Now, unlike in Tridion, where you can have an infinite number of component templates for a given type of content, you have a set number of outlets, that can only be used for certain multimedia types:

  • YouTube : Connects Media Manager to a single YouTube Channel and lets you upload videos directly to it
  • Scala : Lets you schedule and manage transmissions to digital signage displays.
  • Flash Player: Puts your video, audio, or images into a flash player
  • HTML5 : Puts your video into an HTML5 player with a flash fallback
  • Image : Shows you an image
  • Audio: Puts your audio into an HTML5 audio player
  • Download: Lets the end user download an asset
  • Gallery: Creates a gallery of your assets.

Customizing Outlets

Even though there’s a lot of outlets to choose from, the only one we can really customize is the HTML5 player. Despite the one customizable outlet, we actually get a lot of options within it. Let’s dive in!

Customizing the player

Customizing the player is synonymous with “skinning” or “theming” it. Here are the various options we have for skinning the player:

  • Theme: we can actually specify a directory for the CSS
  • Styling: the buffer color, image, the control bar, image sprites, and all the buttons
  • Layering: I always tell clients to not change these options, but if they want, they can change the z-index for most of the major elements in the player
  • Layout: Height, width, and the position. You must provide a height and width using only an integer. px, %, and em are not accepted
  • Fonts: you can designate font family, font size, font weight, text shadows and text transforms
  • Color: colors for the backgrounds, the text, and hover colors. You must provide color in hexadecimal. RGB, RGBA, and HSLA are not accepted.
  • Logo: You can set a logo in the video, as a watermark

The outlet doesn’t just give you skinning options. You can actually control the user interactions as well:

  • Behavior: autoplay the video, determine the location of the player, enable custom events, allow a fullscreen button, show the controls, and show a video thumbnail
  • Configuration: Though not yet implemented, there will be the options for a share button and embedding the player
  • Development: you can enable caching and debugging, both of which are super useful.

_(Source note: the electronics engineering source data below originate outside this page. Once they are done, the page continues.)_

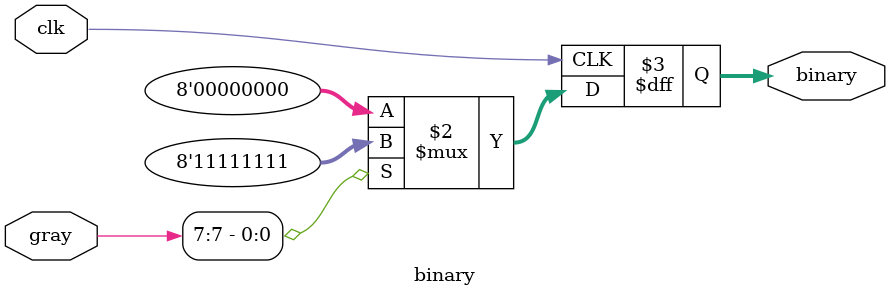
<source format=v>
module binary(
    input               clk,
    input       [7:0]   gray,
    output  reg [7:0]   binary
);
    always @(posedge clk)
        binary <= gray[7] ? 8'hFF : 8'h00;
endmodule

</source>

Customizing the interactions

While you can set a few behavioral controls at the outlet level, there’s two really cool sets of features that occur on the client-side, too. Media Manager uses jQuery, so if you’re familiar with jQuery, we have a few ways to play around with the fully rendered video:

Events fired by the player

  • show-layer-hover: tells you when the mouse is hovering over the player
  • hide-layer: fired when the mouse stops moving over the player
  • show-layer-endstate: fires when the last item has finished playing.
  • player-ready: fires when the player is loaded and ready to give you a video
  • fullscreen-enter: fires when the player is in fullscreen mode
  • fullscreen-exit: fires when the player leaves fullscreen

Events fired by the page

  • MMPLAYERREADY: you’ll want to try $(document).bind("MMPLAYERREADY",someFunction). This fires only once, when the player is first loaded into the document.

The Big Idea

Media Manager looks wildly different at first. In truth, it shares many of the same concepts from Tridion, and they’re especially well-expressed in the outlets. There are a wide variety of options for making a video look customized and branded for your site, if you’re willing to explore them. Not only that, if you’re comfortable with jQuery, there’s ways to manipulate aspects of that video in the browser session, too.